- [GIVEN PASSAGE]
* * *

Southern Hummingbird is the debut studio album by American singer Tweet, released on April 2, 2002, by The Goldmind Inc. and Elektra Records. The album features production by Missy "Misdemeanor" Elliott, Timbaland, Craig Brockman, Nisan Stewart, guitarist John "Jubu" Smith, and Tweet herself. It also features guest vocals by Elliott, Bilal, and Ms. Jade, and included a bonus track performed by Elliott, "Big Spender", which samples the song of the same name from the 1966 musical Sweet Charity.

The album was met with positive reviews from music critics, who commended the album's musical direction and its lyrical content. The album debuted at number three on the Billboard 200, selling 195,000 copies in its first week. Southern Hummingbird was certified gold by the Recording Industry Association of America (RIAA) on April 30, 2002, and by September 2015, it had sold 897,000 units in the United States.

The album was preceded by lead single "Oops (Oh My)", which reached number seven on the Billboard Hot 100 and number one on the Hot R&B/Hip-Hop Songs chart. Southern Hummingbird also spawned the singles "Call Me" and "Boogie 2nite", as well as the promotional single "Smoking Cigarettes".

Background

In the 1990s, Tweet was part of the female trio Sugah. During this time, Tweet met and formed a close friendship with Missy Elliott. She also met Timbaland, who would later provide production for Southern Hummingbird.

Music and lyrics

According to Keysha Davis from BBC Music, the album is a blend of blues, rootsy soul, and soft acoustic rock. Southern Hummingbird and Tweet were commended for creating a "mood in the room that might either make you want to take your clothes off or that of your significant others." Noting the album's musical style as groovy and "just feels good". Songs like "Smoking Cigarettes" were noticed for making the listener feel how Tweet feels.

* * *

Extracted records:
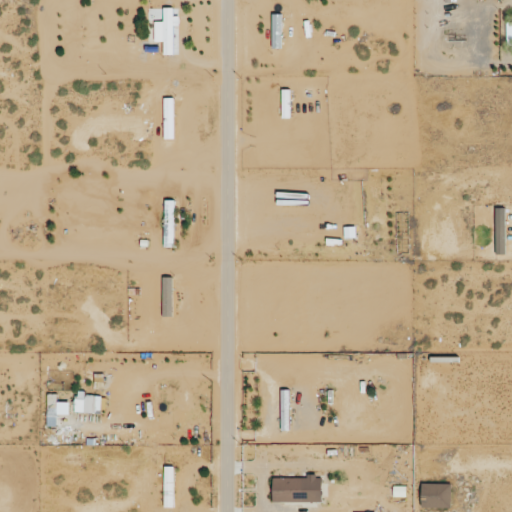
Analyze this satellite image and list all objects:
building: (277, 31)
building: (286, 104)
building: (499, 215)
building: (285, 225)
road: (229, 256)
building: (286, 409)
building: (167, 482)
building: (287, 490)
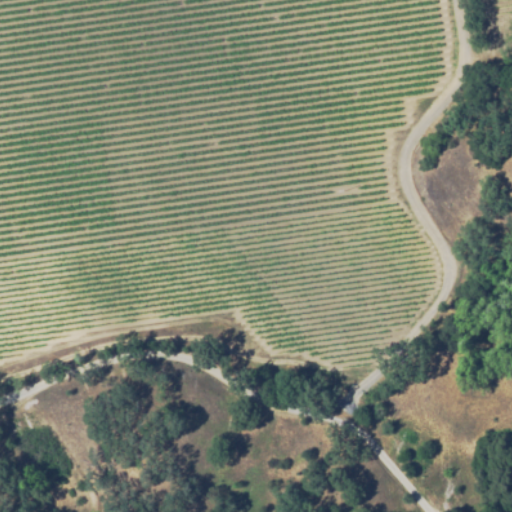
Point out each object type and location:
road: (232, 380)
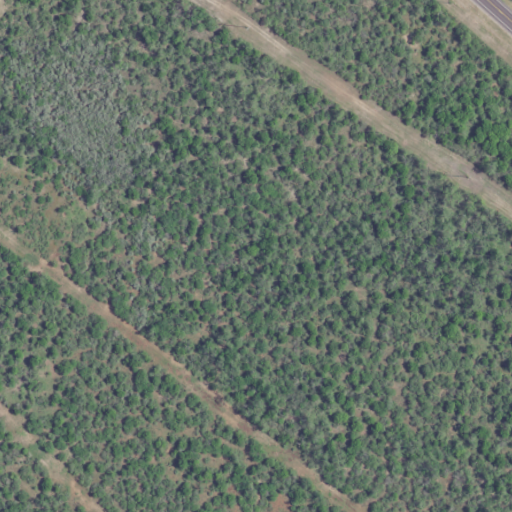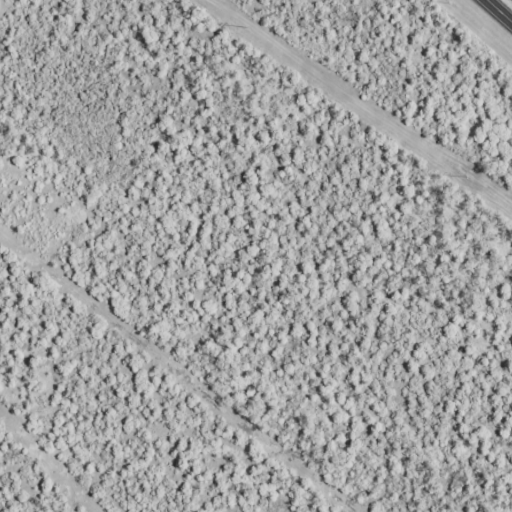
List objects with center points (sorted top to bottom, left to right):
road: (499, 11)
power tower: (239, 26)
power tower: (461, 175)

* * *

- [REQUIRED WORK]
**A.** Answer these questions from the Southern Hummingbird passage:
(i) On what date was the album released?
(ii) At what position did the album debut on the Billboard 200?
(iii) What was the name of the female trio Tweet belonged to in the 1990s?
**B.** Reproduce the Southern Hummingbird passage from "The album was met" to "the United States.".

- [TASK-BY-TASK OUTPUTS]
**A.**
(i) April 2, 2002
(ii) Number three
(iii) Sugah

**B.**
The album was met with positive reviews from music critics, who commended the album's musical direction and its lyrical content. The album debuted at number three on the Billboard 200, selling 195,000 copies in its first week. Southern Hummingbird was certified gold by the Recording Industry Association of America (RIAA) on April 30, 2002, and by September 2015, it had sold 897,000 units in the United States.